__WORK ITEM 1__
Copy the MotionSpeechSync page word for word from "Usage: mss [options]" to "rsbrpc (default 'rsbrpc,xtt')".
__WORK ITEM 2__
On the MotionSpeechSync page, what is the default port of the local broker for the NaoQi interface?

__SELECTED EXTRACT__
************
MSS - MotionSpeechSync

The MotionSpeechSync (MSS) component provides a way to play back speech with synchronized motions and pauses on the Nao robot.

Dependencies

At the moment, MSS depends on RSB-Python, NAOqi(-Python) and (only if you want to use the XTT input interface) XTT-Python.

Building/Installing

MSS is written in Python. If the prerequisites are installed, building and installing MSS should basically be as simple as:

python setup.py build
python setup.py install --prefix=/whereever/you/want/to/install/it

If your Nao robot has the RSB "cross-image" installed, you should already have a current version of MSS installed on the robot and do not need to install anything (besides maybe RSB and XTT, if your clients want to use them) on your local machine.

Starting

The setup.py build installs a launcher script which should by default be called just mss. If you can't or don't want to use this generated script (see bug #278 for why this script is currently unusable), you can also just directly launch something like python mss/__init__.py

Starting automatically with NAOqi

TODO

Usage

This are the command line options at the time of this writing, but be sure to check out mss --help by yourself. They should hopefully be more or less self-explanatory:

Usage: mss [options]

Options:
  -h, --help            show this help message and exit
  --output=INTERFACE    Output interface to be used (default naoqi)
  --input=INTERFACE(S)  Input interface(s) to be used, comma separated
                        combination of xtt and rsbrpc (default 'rsbrpc,xtt')

  XTT options:
    Options specific to the XTT input interface.

    --xtt-scope=SCOPE   Scope on which the XTT task server operates (default
                        /mss/xtt)

  RSB RPC options:
    Options specific to the RSB RPC input interface.

    --rpc-scope=SCOPE   Scope on which the RSB RPC server listens (default
                        /mss/rsbrpc)

  NAOqi options:
    Options specific to the NAOqi output interface.

    -b IP               IP of the local broker (for the NaoQi interface,
                        default 0.0.0.0)
    -p PORT             Port of the local broker (for the NaoQi interface,
                        default 9699)
    --pip=IP            The parent broker IP (for the NaoQi interface, default
                        127.0.0.1)
************
__DATASET__

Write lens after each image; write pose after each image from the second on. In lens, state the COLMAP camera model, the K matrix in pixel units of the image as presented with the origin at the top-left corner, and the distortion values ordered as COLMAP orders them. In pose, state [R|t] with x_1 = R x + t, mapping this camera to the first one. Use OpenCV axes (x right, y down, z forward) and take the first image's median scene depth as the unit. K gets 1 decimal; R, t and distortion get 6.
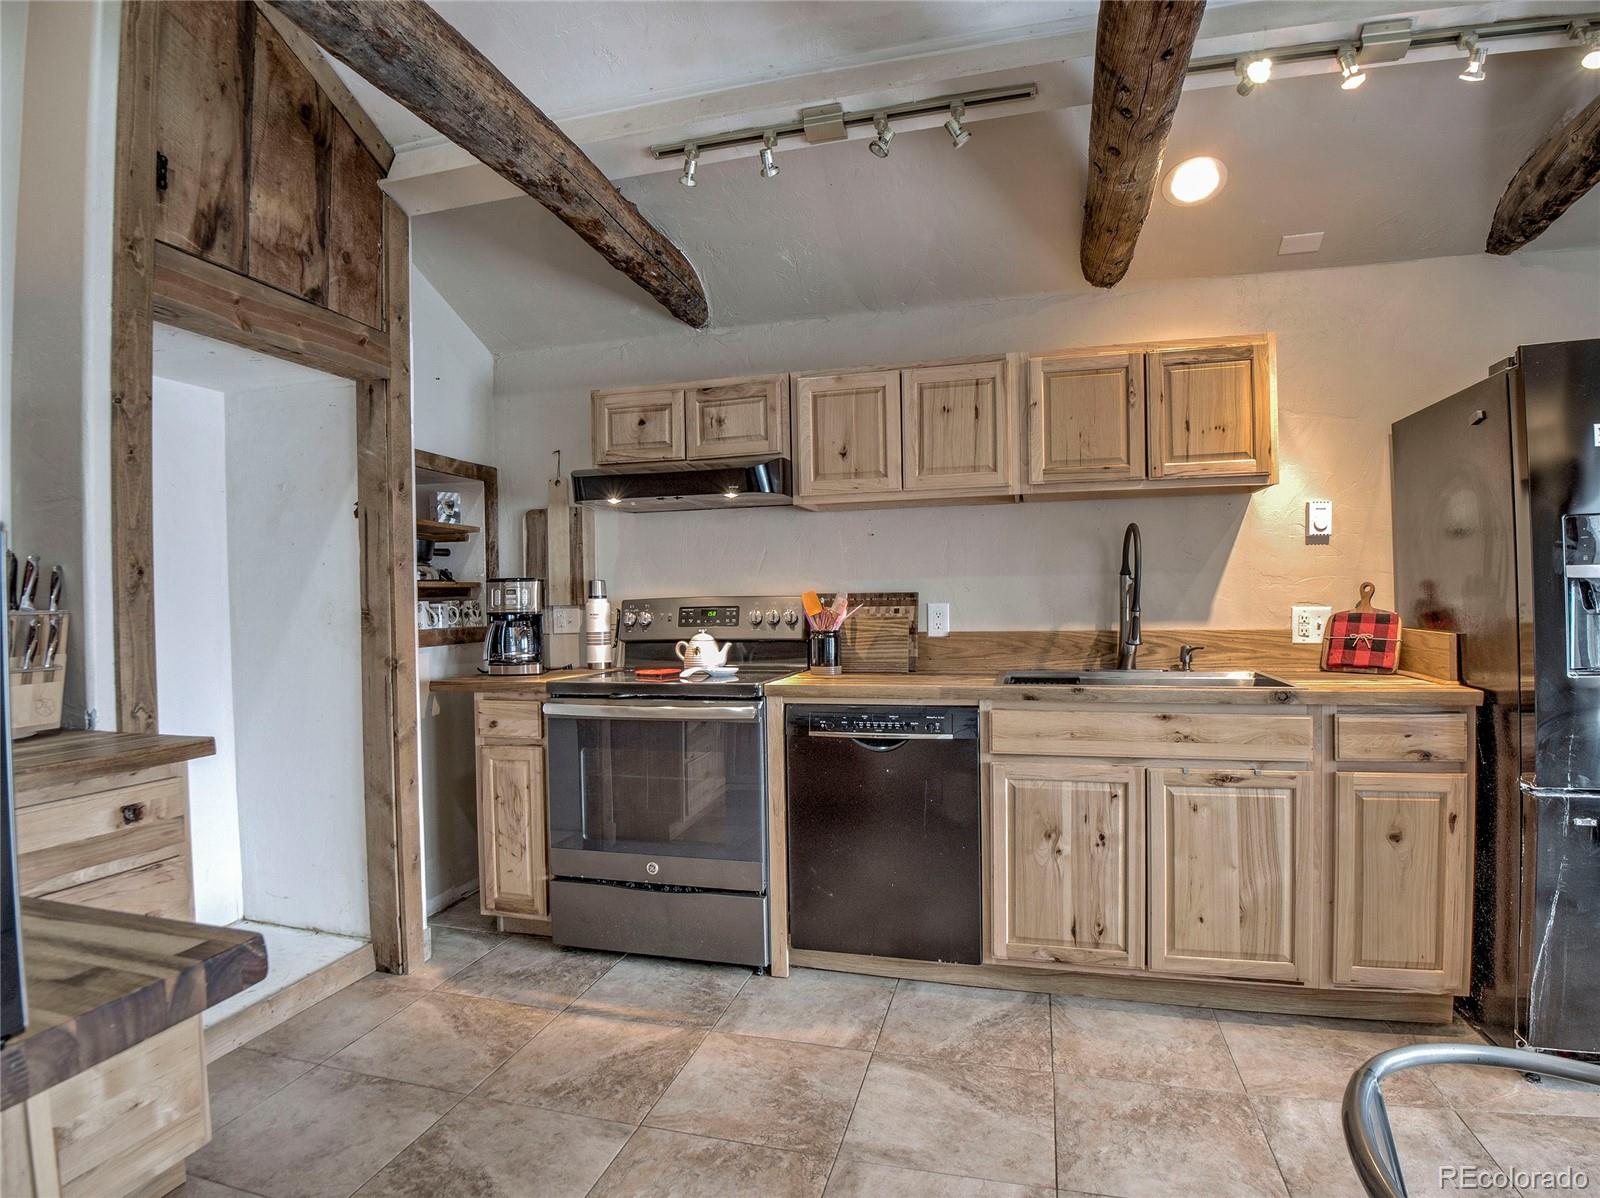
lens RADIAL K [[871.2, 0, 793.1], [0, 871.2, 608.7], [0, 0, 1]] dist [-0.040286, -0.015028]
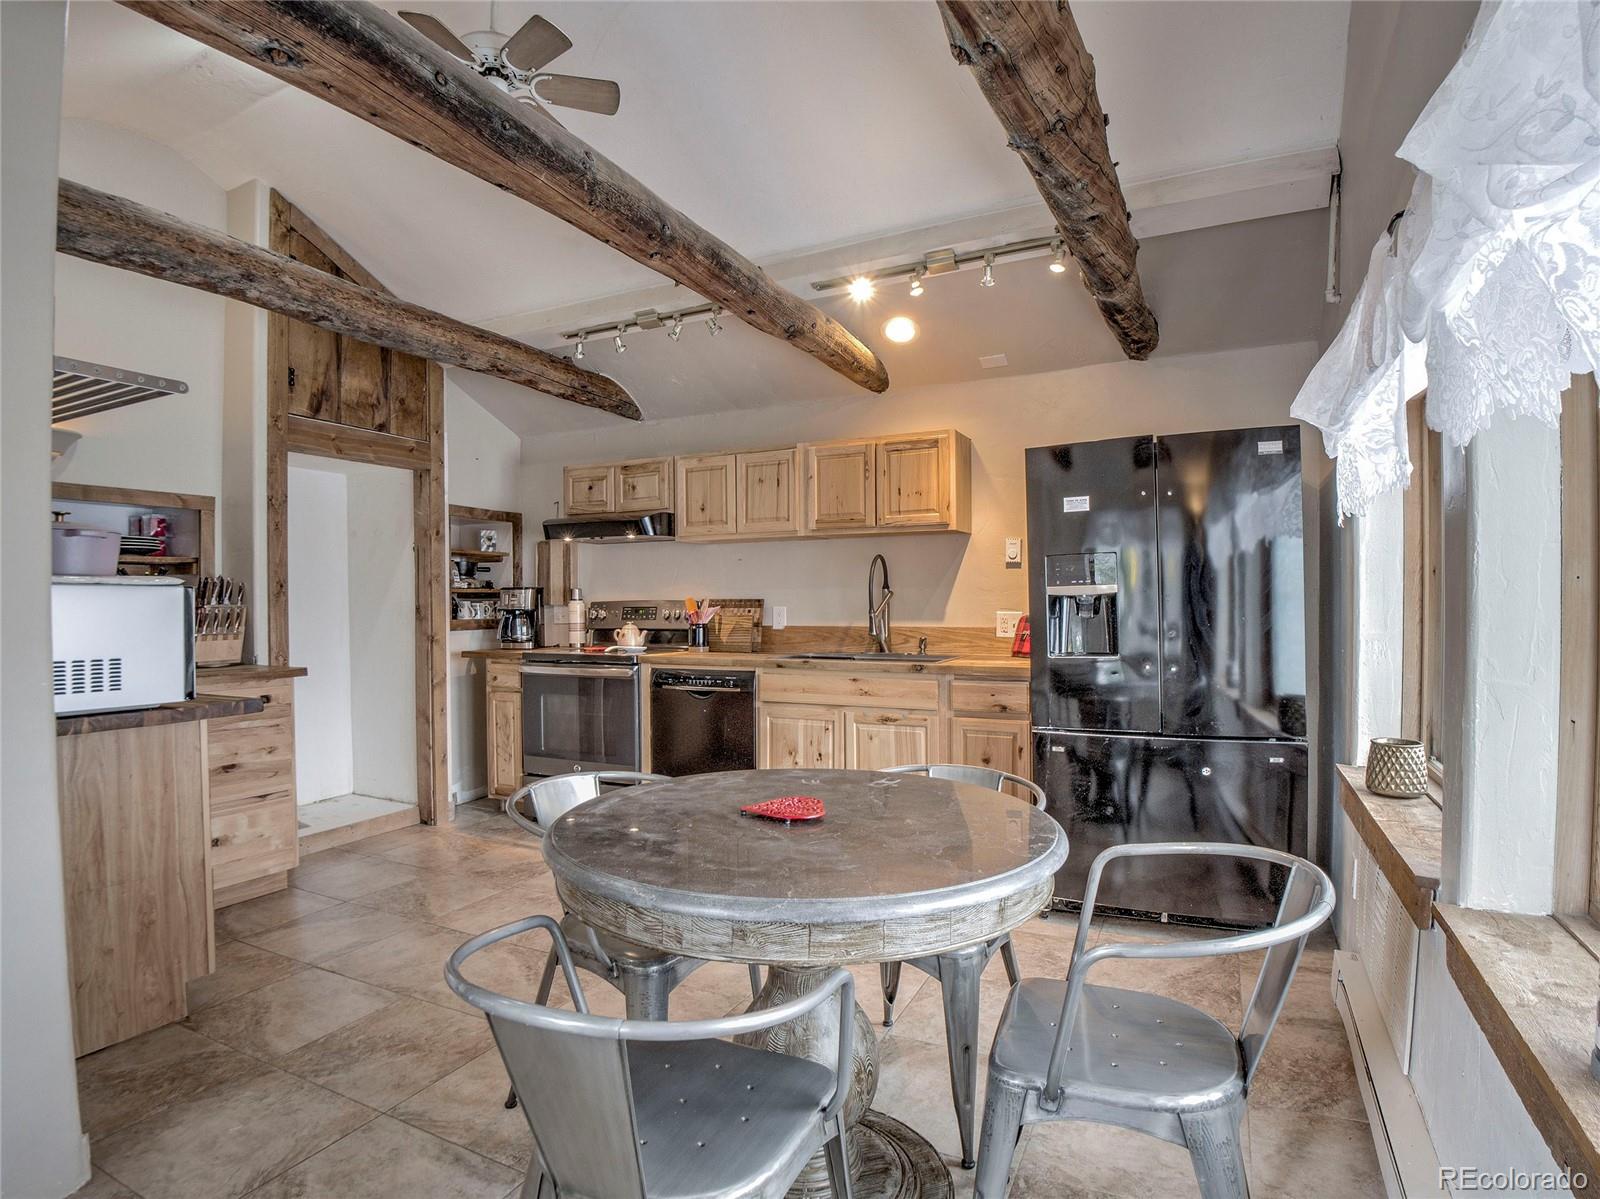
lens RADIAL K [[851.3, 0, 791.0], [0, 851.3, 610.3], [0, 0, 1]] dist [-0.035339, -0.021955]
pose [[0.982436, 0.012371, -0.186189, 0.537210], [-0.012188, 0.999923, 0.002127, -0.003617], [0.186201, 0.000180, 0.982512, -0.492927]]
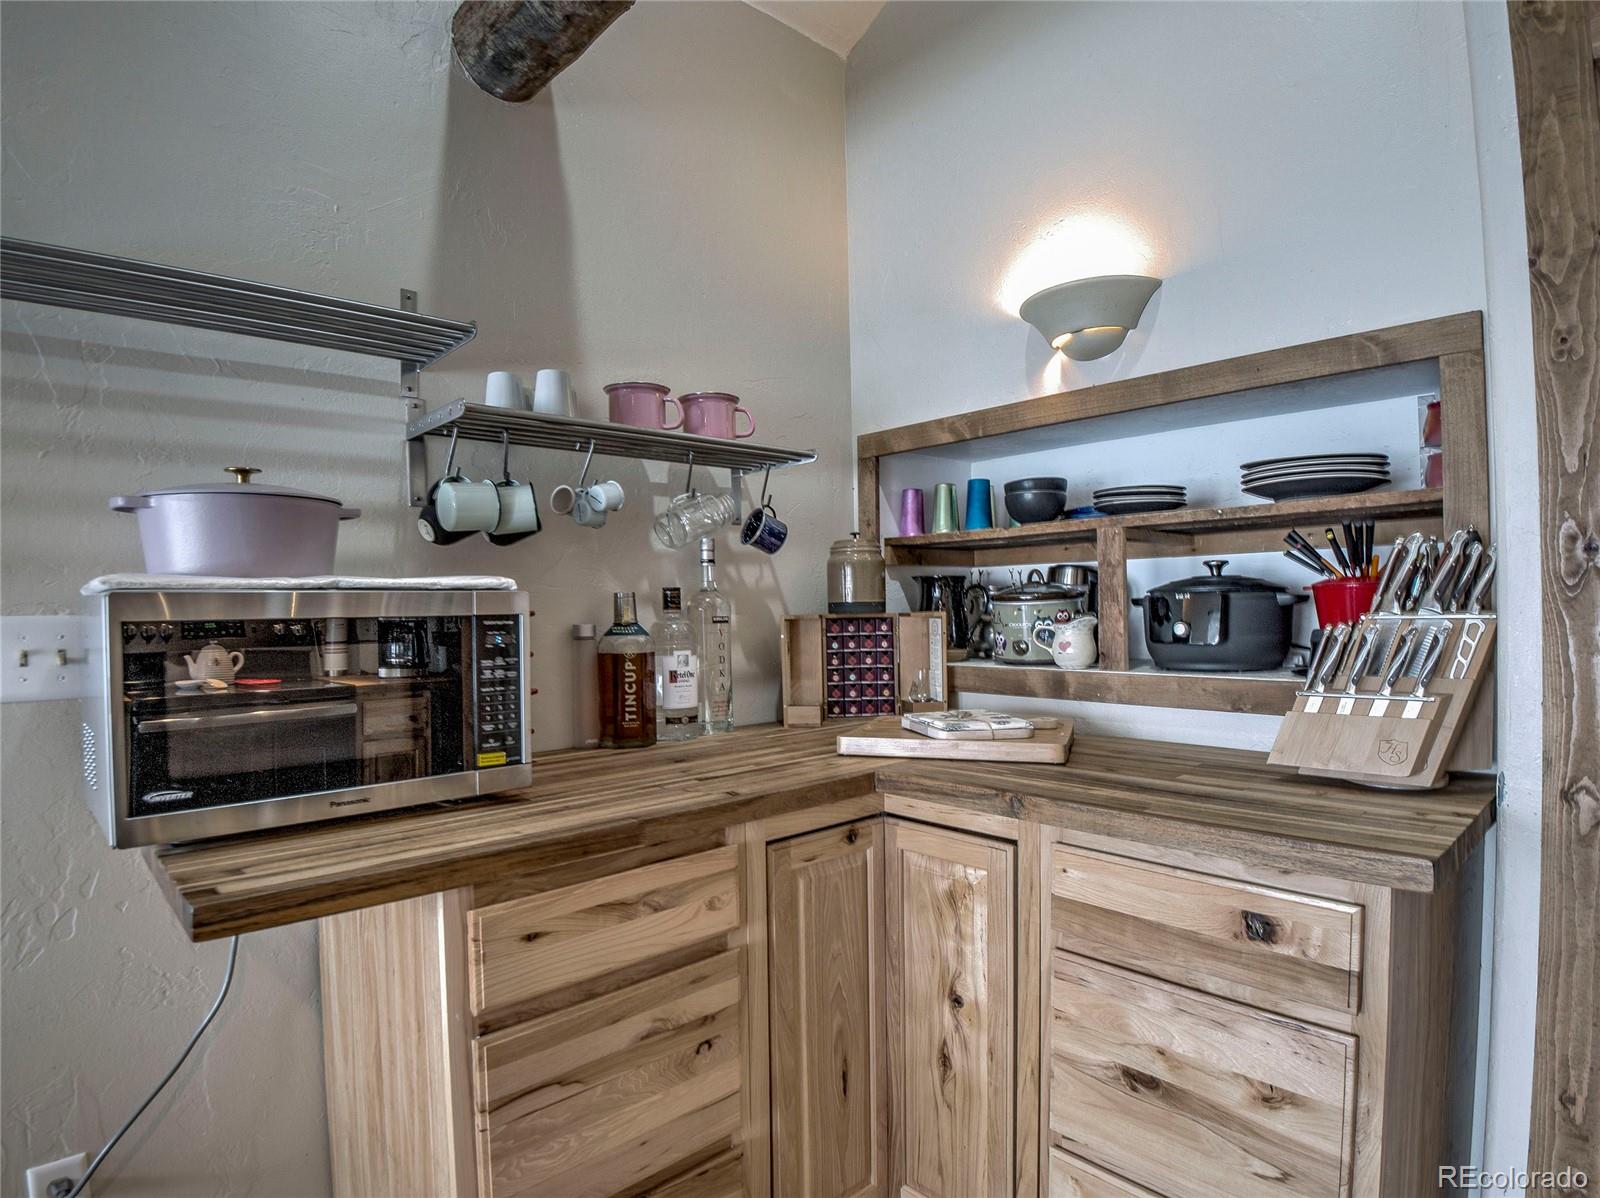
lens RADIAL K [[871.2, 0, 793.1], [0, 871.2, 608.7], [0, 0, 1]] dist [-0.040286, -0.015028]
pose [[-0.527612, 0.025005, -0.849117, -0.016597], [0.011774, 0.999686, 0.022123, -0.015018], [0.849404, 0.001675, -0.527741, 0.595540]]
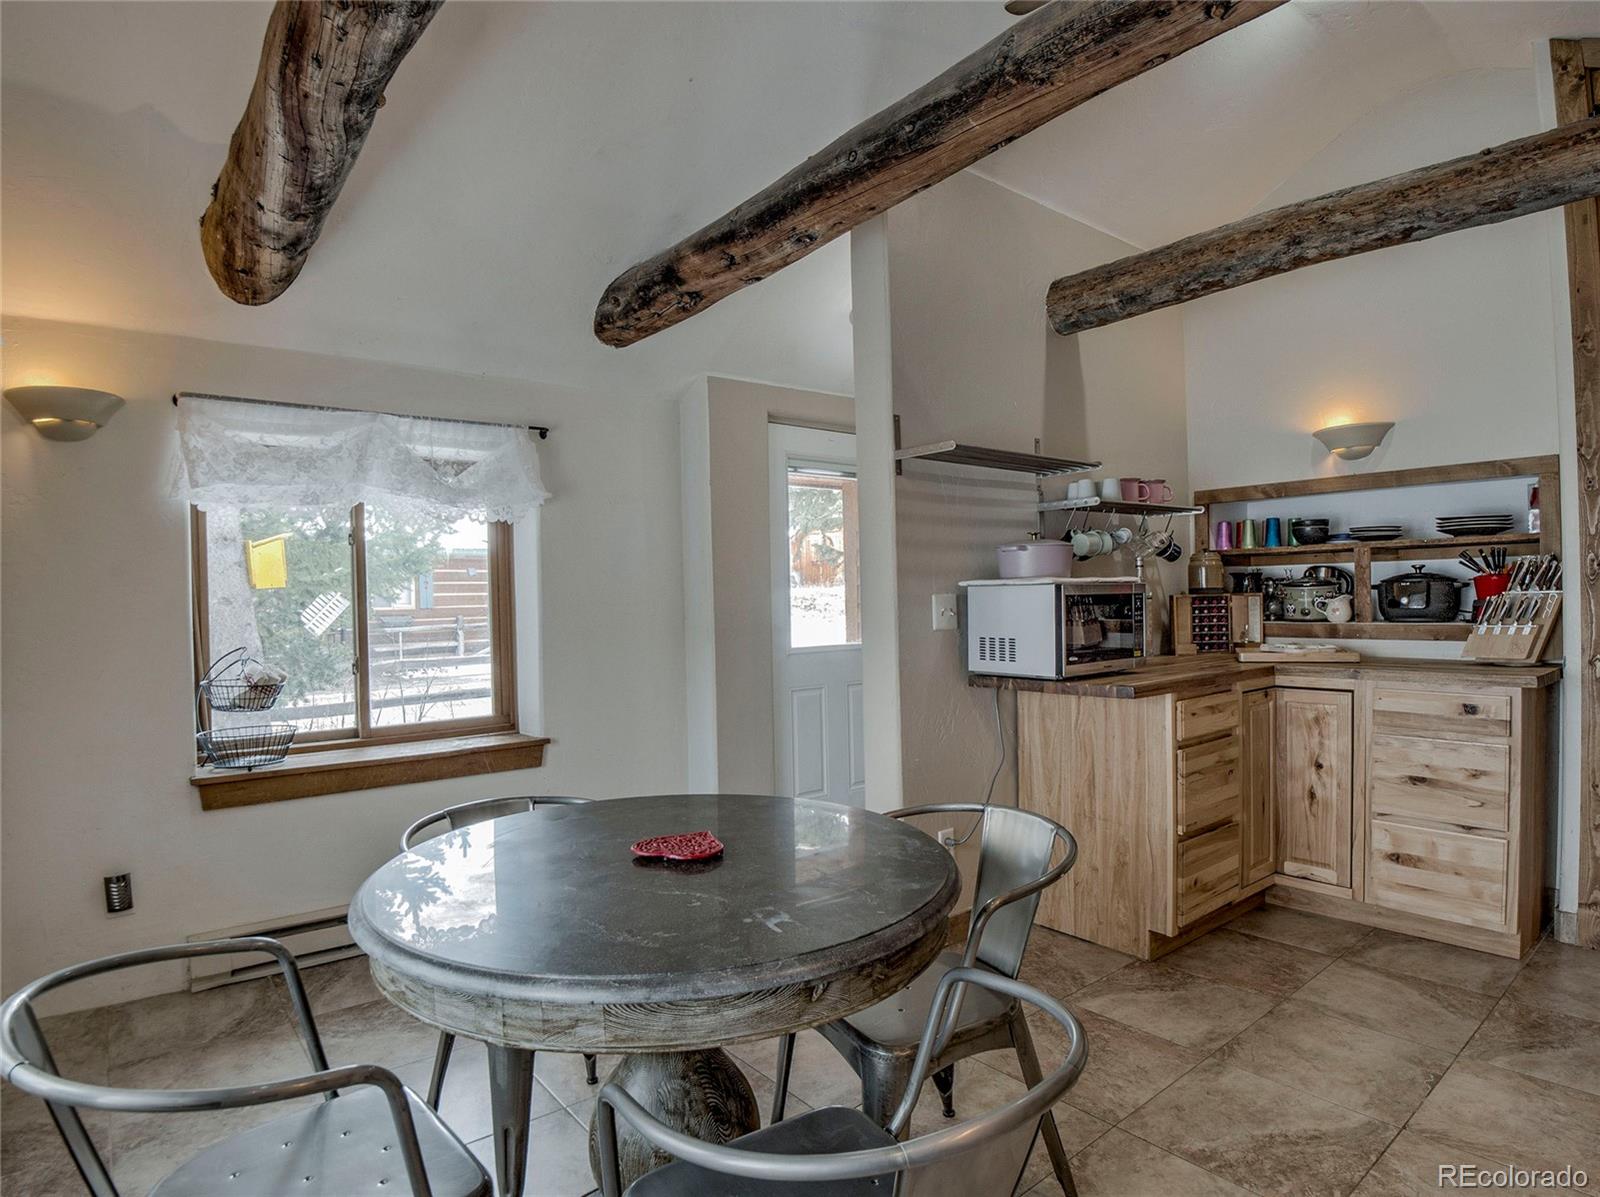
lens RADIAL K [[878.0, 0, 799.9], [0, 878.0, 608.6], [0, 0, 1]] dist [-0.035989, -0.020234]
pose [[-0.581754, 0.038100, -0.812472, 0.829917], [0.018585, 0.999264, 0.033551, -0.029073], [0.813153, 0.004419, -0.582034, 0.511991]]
************
__ANSWER SPACE 1__
Usage: mss [options]

Options:
  -h, --help            show this help message and exit
  --output=INTERFACE    Output interface to be used (default naoqi)
  --input=INTERFACE(S)  Input interface(s) to be used, comma separated
                        combination of xtt and rsbrpc (default 'rsbrpc,xtt')

__ANSWER SPACE 2__
9699